Die Berliner Initiative «Berlin autofrei» hat einen bemerkenswerten juristischen Sieg errungen. Das Berliner Verfassungsgericht gab der Bürgerinitiative recht, die seit Jahren für eine weitgehend autofreie Innenstadt kämpft. Der Senat hatte das Volksbegehren zuvor als unzulässig eingestuft – zu Unrecht, wie das Gericht nun entschied.
«Wir sind nicht aufzuhalten», jubelte Jessamine Davis vom Bündnis «Berlin autofrei» gestern vor dem Gerichtsgebäude. Die Initiative will den Autoverkehr innerhalb des S-Bahn-Rings drastisch reduzieren. Nur noch vier Fahrten pro Person und Jahr sollen mit dem eigenen Auto erlaubt sein – Ausnahmen gelten für Handwerker, Menschen mit Mobilitätseinschränkungen und einige andere Gruppen.

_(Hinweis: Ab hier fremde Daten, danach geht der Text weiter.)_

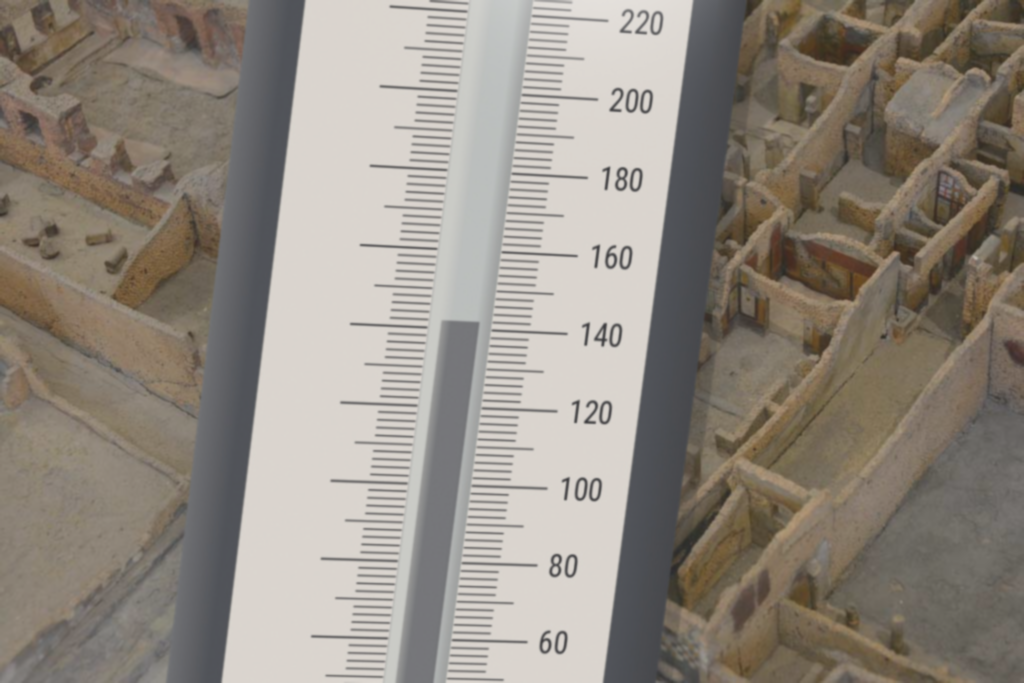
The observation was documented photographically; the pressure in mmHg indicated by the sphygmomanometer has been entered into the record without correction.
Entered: 142 mmHg
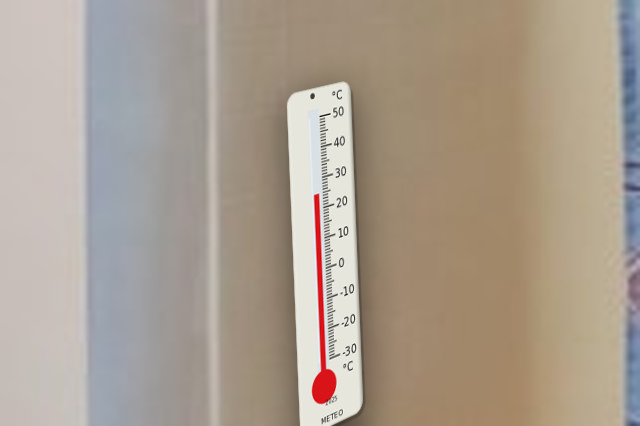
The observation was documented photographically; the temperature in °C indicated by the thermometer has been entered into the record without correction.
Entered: 25 °C
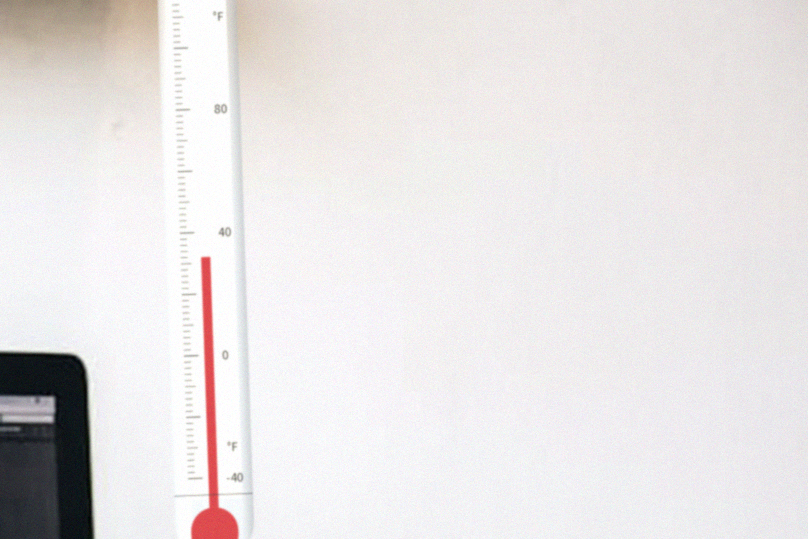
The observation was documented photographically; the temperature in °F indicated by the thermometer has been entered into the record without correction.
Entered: 32 °F
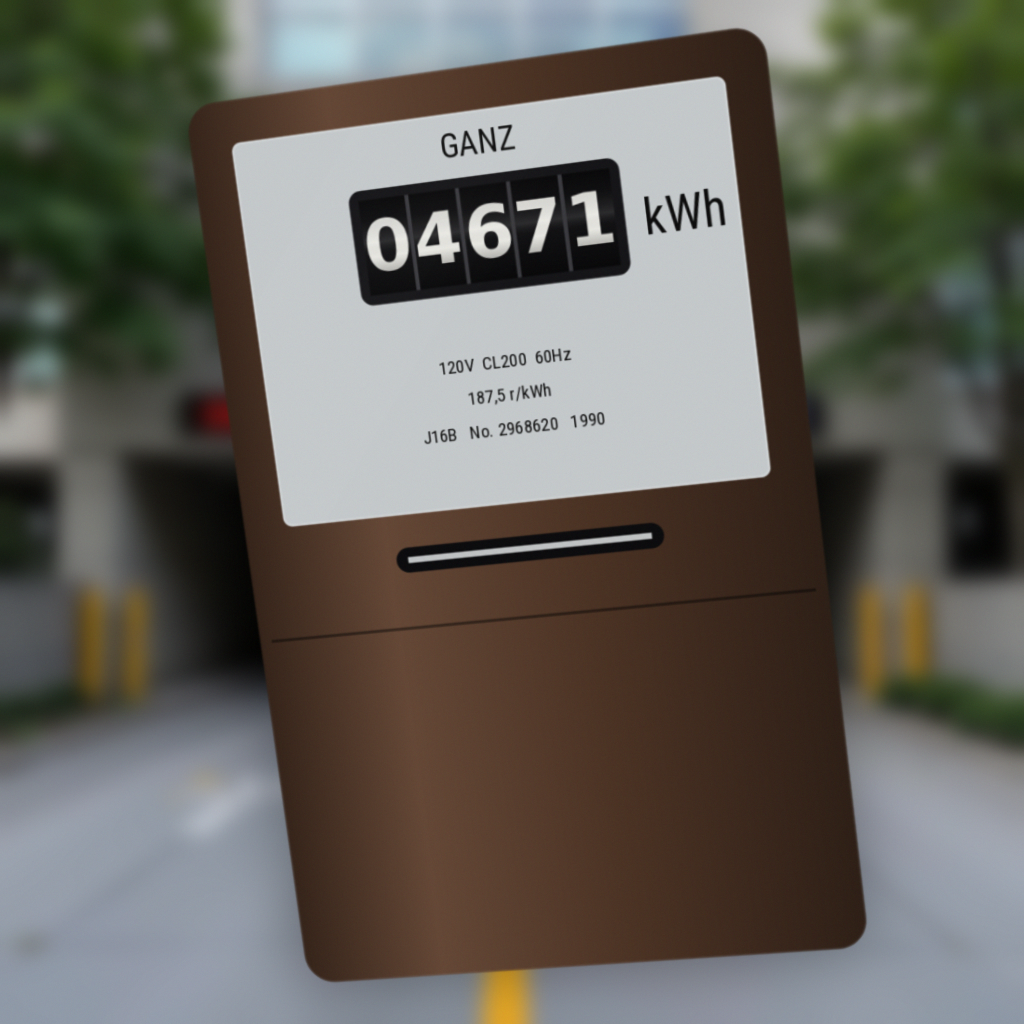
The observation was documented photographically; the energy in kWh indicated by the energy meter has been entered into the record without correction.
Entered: 4671 kWh
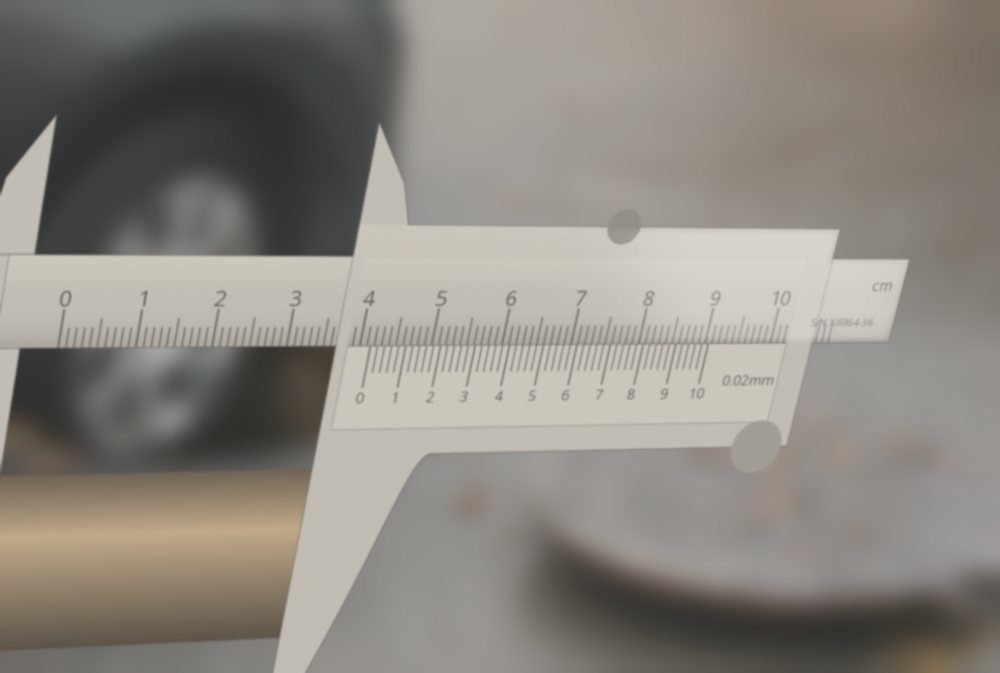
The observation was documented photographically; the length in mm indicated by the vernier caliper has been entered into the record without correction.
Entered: 41.5 mm
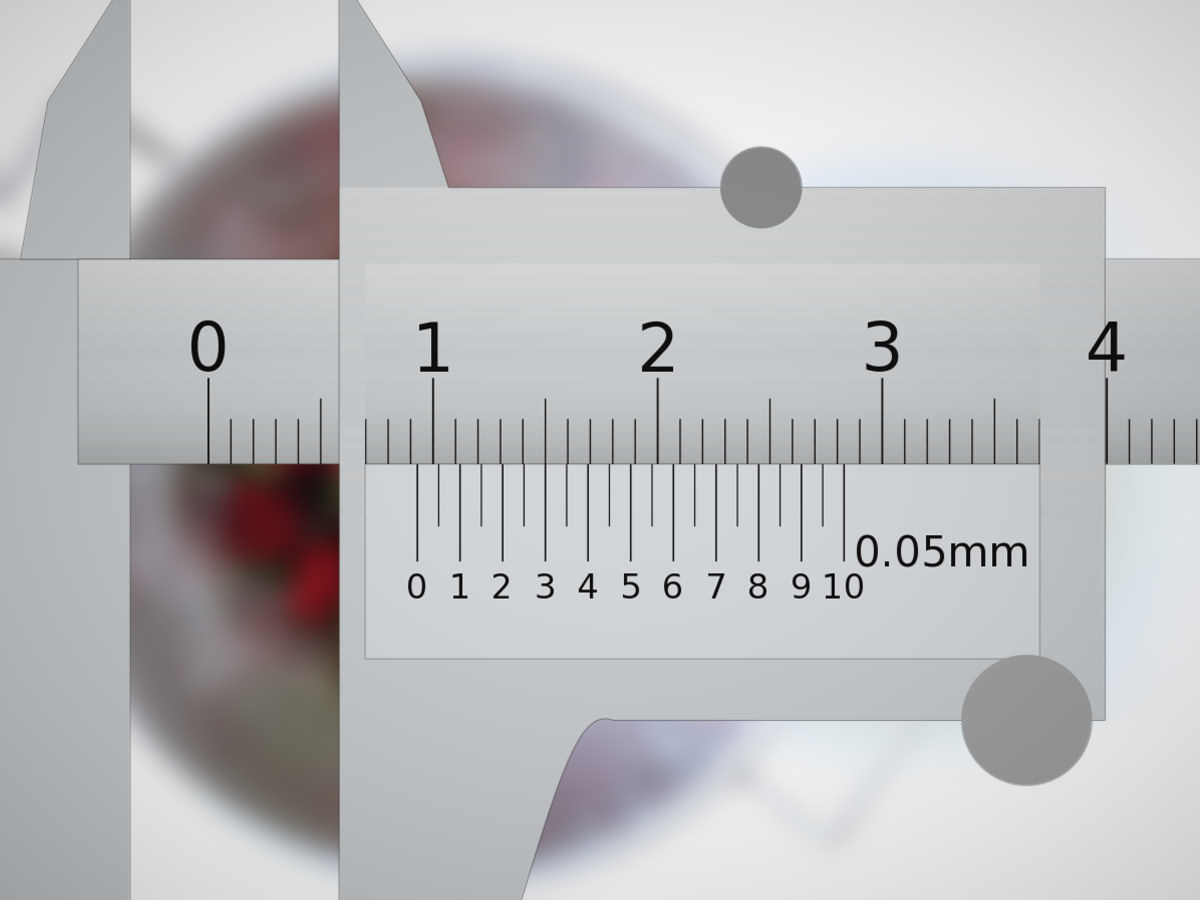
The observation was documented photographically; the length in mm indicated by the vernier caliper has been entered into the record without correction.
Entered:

Anfang 2021 hatte die Initiative über 50.000 Unterschriften gesammelt. Der damalige rot-grün-rote Senat erklärte das Vorhaben jedoch für rechtlich unzulässig. Das Argument: Berlin könne als Bundesland nicht über eine solche Verkehrsregelung entscheiden.
Diese Einschätzung hat das Verfassungsgericht nun gekippt. Die Richter urteilten, dass das Land Berlin durchaus die Kompetenz habe, solche Maßnahmen zu beschließen.
Als ich die Nachricht in der Redaktion las, erinnerte ich mich an meine ersten Reportagen in Berlin vor fast zehn Jahren. Schon damals stritten Anwohner und Stadtplaner über die Zukunft des Verkehrs in der Hauptstadt. Die Fronten haben sich seitdem verhärtet.
Der aktuelle schwarz-rote Senat hat bereits angekündigt, gegen die Initiative vorgehen zu wollen. Verkehrssenatorin Ute Bonde (CDU) betonte: «Eine nahezu autofreie Innenstadt würde viele Berliner in ihrer Mobilität einschränken und ist mit uns nicht zu machen.»
Die Befürworter bleiben optimistisch. «Berlin könnte Vorreiter für eine menschengerechte Stadtplanung werden», meint Verkehrsexperte Martin Heinlein vom ADFC. Die Initiative muss nun in der zweiten Stufe des Volksbegehrens etwa 175.000 Unterschriften sammeln.
Bleibt die Frage: Wie wollen wir in unseren Städten leben? Die Entscheidung darüber liegt jetzt wieder ein Stück mehr bei den Berlinerinnen und Berlinern selbst.